All of them have a common story to narrate - stigma and discrimination by the society because of their profession and the disease with which they are infected.
Tales of suffering and discrimination were narrated by Bangalore’s sex workers when they came together on Tuesday at a programme in Town Hall here.
“It’s been a hard life. Most of the time women are forced into sex work. Being a sex worker itself is a stigma and if she is HIV positive, it is a double blow, as society treats her with lot of discrimination,” said Shobha, a sex worker who is also HIV positive.
“Please leave us to lead a normal life like any other citizen in the society. We, sex workers, should get free and unbiased treatment at government hospitals like all other citizens.
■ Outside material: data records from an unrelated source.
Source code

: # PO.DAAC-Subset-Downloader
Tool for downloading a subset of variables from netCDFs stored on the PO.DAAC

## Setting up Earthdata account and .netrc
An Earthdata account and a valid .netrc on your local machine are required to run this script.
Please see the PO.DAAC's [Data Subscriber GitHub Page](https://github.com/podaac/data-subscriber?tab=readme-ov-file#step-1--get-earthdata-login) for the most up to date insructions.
Most of the time, we are ill-treated at the hospitals, denied treatment and admission,” said Mamatha, another HIV positive sex worker.
The programme has been organised under Baduku project, an initiative in Bangalore urban district which addresses stigma and discrimination against women in sex work living with HIV.
The project has been started by three community based organisations (CBOs) working with women in sex work in Bangalore - Swathi Mahila Sangha (SMS), Vijaya Mahila Sangha (VMS), and Jyothi Mahila Sangha (JMS).
Baduku was started 18 months back after the CBOs were awarded the World Bank South Asian Regional Development Market grant for tackling stigma and discrimination against people with HIV/AIDS.
“Through Baduku project, we have organised several campaigns in the last 18 months to reduce stigma and discrimination against people living with HIV. Our aim is to create awareness among the general population about HIV/AIDS,” Hareesh, an official of Swathi Mahila Sangha told IANS.
During the 18 month period, the CBOs have sensitized 11,500 women in sex work on HIV-AIDS. Several types of campaigns such as Rose Campaign, Human Chain Campaign, Bike Campaign, Signature Campaign, Shake-hand Campaign, Bus Campaign, Theatre Campaign, and street plays have been conducted to end discrimination against sex workers suffering from HIV/AIDS.
“We have also sensitized key secondary stake holders such as health service providers, police, partners and family members,” said Hareesh.
The sex workers explained how campaigns like distribution of roses and letters to police, hospital staff have helped reduce ill treatment.
“Today, in police stations and hospitals, they treat us well as they know about our project and the HIV prevention work we were doing. Few years back the same people were treating us very badly,” said Manjula, a sex worker, who supports the campaign though she is not HIV positive.
Over one lakh signatures were collected through a campaign to fight discrimination against HIV positive people.
In fact, National Aids Control Organisation (NACO) has marked Karnataka as “highly prevalent state”.
According to an estimate of Karnataka State AIDS Prevention Society (KSAPS), the state has 85,000 sex workers.
The state has 250,000 HIV infected persons and 33,000 suffering from AIDS, as stated by KSAPS. But, only 22,000 members are registered under the society.
An estimated 2.5 million people in India, aged between 15 and 49, are feared to be living with HIV/AIDS, the third largest in the world.